Starbucks is closing its more than 8,000 U.S. stores for a few hours Tuesday for anti-bias training, weeks after police arrested two African-American men in one of the coffee chain’s locations in the northeastern city of Philadelphia for allegedly trespassing.
The coffee chain's executives apologized for the April 14 arrests of Rashon Nelson and Donte Robinson and contacted activists and experts in bias training to develop a curriculum for its 175,000 employees.
The incident has raised the awareness of "unconscious bias training," which police departments, companies and other organizations use to help address racism in the workplace.
An alliance of researchers called the Perception Institute, which is consulting with Starbucks, says implicit biases are attitudes or stereotypes toward people without being conscious of it. The training sessions are intended to encourage workers to open up about implicit biases toward people of color, gender or other identities.
The curriculum used in the sessions was developed with input from the NAACP Legal Defense and Education Fund, the Perception Institute and other social advocacy organizations.
The sessions feature recorded remarks from executives, a short documentary film and small group conversations during which workers will have "a real an honest exploration of bias."
In the Philadelphia incident, an employee asked Nelson and Robinson to leave after not buying anything and being denied access to the restroom.

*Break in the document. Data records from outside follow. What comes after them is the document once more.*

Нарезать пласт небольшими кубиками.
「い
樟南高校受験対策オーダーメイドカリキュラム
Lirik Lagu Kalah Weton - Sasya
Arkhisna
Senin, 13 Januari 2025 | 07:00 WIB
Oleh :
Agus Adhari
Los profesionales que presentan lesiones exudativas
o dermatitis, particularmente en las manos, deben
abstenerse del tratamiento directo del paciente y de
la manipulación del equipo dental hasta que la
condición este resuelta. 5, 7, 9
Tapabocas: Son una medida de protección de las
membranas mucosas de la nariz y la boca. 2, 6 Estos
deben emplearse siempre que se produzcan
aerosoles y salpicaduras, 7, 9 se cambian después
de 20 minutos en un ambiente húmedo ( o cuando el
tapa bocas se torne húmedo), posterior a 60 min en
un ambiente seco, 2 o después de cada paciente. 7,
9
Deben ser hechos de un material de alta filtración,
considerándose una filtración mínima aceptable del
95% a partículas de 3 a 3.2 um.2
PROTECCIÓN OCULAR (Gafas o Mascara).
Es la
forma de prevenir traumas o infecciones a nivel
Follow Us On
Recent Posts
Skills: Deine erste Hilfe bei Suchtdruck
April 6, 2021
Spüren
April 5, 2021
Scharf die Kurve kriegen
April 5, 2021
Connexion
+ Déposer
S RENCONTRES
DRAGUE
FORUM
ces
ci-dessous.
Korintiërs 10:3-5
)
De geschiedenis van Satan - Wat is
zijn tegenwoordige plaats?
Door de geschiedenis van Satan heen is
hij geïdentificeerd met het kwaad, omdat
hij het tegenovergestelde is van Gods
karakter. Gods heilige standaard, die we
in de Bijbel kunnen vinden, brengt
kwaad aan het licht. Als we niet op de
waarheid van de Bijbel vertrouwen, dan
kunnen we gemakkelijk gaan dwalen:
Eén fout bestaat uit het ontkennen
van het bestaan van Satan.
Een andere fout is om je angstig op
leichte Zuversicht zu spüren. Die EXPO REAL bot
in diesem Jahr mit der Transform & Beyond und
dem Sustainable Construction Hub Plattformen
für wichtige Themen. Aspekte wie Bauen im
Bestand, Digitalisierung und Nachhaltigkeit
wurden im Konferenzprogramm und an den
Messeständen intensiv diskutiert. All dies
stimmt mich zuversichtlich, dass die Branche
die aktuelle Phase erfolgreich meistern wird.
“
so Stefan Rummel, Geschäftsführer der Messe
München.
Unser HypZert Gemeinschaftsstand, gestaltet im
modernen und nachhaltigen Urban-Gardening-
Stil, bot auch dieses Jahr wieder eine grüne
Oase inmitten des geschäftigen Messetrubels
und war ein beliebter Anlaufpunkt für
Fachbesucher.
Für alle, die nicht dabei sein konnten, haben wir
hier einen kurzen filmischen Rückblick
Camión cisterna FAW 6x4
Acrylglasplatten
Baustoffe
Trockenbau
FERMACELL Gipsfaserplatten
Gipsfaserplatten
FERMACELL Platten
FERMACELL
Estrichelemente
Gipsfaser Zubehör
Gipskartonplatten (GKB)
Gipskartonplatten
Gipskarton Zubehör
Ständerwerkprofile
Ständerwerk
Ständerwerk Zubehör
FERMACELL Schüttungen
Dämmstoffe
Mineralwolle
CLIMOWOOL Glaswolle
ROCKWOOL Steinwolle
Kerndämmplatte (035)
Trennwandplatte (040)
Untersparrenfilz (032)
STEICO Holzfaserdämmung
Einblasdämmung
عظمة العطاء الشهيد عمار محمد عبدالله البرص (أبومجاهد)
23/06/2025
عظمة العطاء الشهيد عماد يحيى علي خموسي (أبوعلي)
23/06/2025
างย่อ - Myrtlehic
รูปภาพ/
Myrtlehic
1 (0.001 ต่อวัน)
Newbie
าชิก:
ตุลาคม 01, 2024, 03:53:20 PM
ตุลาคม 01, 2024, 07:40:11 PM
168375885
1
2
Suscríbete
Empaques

They were arrested minutes after sitting down for an intended business meeting. Their arrests were recorded on cellphones and went viral.
Nelson and Robinson reached an agreement with Starbucks for an undisclosed amount of money and offers of a free education. They also accepted from the city of Philadelphia a symbolic $1 each and a promise to launch a $200,000 program for young entrepreneurs.
Since their arrests, Starbucks has announced anyone can use its restrooms even if they are not buying anything.